• <1 minute

Visual interface for Azure Machine Learning service

During Microsoft Build we announced the preview of the visual interface for Azure Machine Learning service. This new drag-and-drop workflow capability in Azure Machine Learning service simplifies the process of building, testing, and deploying machine learning models for customers who prefer a visual experience to a coding experience.

Title image, text reading Visual interface for Azure Machine Learning service.

During Microsoft Build we announced the preview of the visual interface for Azure Machine Learning service. This new drag-and-drop workflow capability in Azure Machine Learning service simplifies the process of building, testing, and deploying machine learning models for customers who prefer a visual experience to a coding experience. This capability brings the familiarity of what we already provide in our popular Azure Machine Learning Studio with significant improvements to ease the user experience.

Visual interface

The Azure Machine Learning visual interface is designed for simplicity and productivity. The drag-and-drop experience is tailored for:

  • Data scientists who are more familiar with visual tools than coding.
  • Users who are new to machine learning and want to learn it in an intuitive way.
  • Machine learning experts who are interested in rapid prototyping.
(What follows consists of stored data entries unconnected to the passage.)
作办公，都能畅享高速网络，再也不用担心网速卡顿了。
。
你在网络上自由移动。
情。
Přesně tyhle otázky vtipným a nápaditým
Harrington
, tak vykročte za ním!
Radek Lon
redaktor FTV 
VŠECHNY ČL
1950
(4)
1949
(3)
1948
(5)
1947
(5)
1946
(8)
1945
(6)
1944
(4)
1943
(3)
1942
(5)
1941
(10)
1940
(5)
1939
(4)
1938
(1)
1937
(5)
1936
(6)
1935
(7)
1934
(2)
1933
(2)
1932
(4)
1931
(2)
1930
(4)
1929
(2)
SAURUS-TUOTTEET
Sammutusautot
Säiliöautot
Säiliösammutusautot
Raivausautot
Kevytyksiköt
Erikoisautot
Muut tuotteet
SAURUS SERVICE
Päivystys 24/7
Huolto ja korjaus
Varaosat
It offers a rich set of modules covering data preparation, feature engineering, training algorithms, and model evaluation. Another great aspect of this new capability is that it is completely web-based with no software installation required. All of this to say, users of all experience levels can now view and work on their data in a more consumable and easy-to-use manner.

An image showing the new visual interface for Azure Machine Learning service.

Scalable Training

One of the biggest challenges data scientists previously faced when training data sets was the cumbersome limitations to scaling.  If you were to start by training on a smaller model and then had a need to expand it due to an influx of data, or complex algorithms you would be required to migrate your entire data set to continue your training.  With the new visual interface for Azure Machine Learning we’ve replaced the back end to reduce these limitations.

An experiment authored in the drag-and-drop experience can run on any Azure Machine Learning Compute cluster. As your training scales up on larger data sets or complex models, the Azure Machine Learning compute can autoscale from single node to multi node each time an experiment is submitted to run. With autoscaling you can now start with small models and not worry about expanding your production work with bigger data. By removing scaling limitations, data scientists now can focus on their training work.

Easy deployment

Deploying a trained model to a production environment previously required knowledge of coding, model management, container service, and web service testing. We wanted to provide an easier solution to this challenge so that these skills are no longer necessary. With the new visual interface, customers of all experience levels can deploy a trained model with just a few clicks. We will discuss how to launch this interface later in this blog.

Once a model is deployed, you can test the web service immediately from this new user visual interface. Now you can test to make sure your models are correctly deployed. All web service inputs are now pre-populated for convenience. The web service API and sample code are also automatically generated. These procedures normally used to take hours to perform, but now with the new visual interface it can all happen within just a few clicks.
  An image of the new web services visual interface.

Full integration of Azure Machine Learning service

As the newest capability of Azure Machine Learning service, the visual interface brings the best of Azure Machine Learning service and Machine Learning Studio together. The assets created in this new visual interface experience can be used and managed in the Azure Machine Learning service workspace. These include experiments, compute, models, images, and deployments. It also natively inherits the capabilities like run history, versioning, and security of Azure Machine Learning service.

How to use

See for yourself just how easy it is to use this interface with just a few clicks. To access this new capability, open your Azure Machine Learning workspace in the Azure portal. In your workspace, select visual interface (preview) to launch the visual interface.
  An image of the visual interface docs page.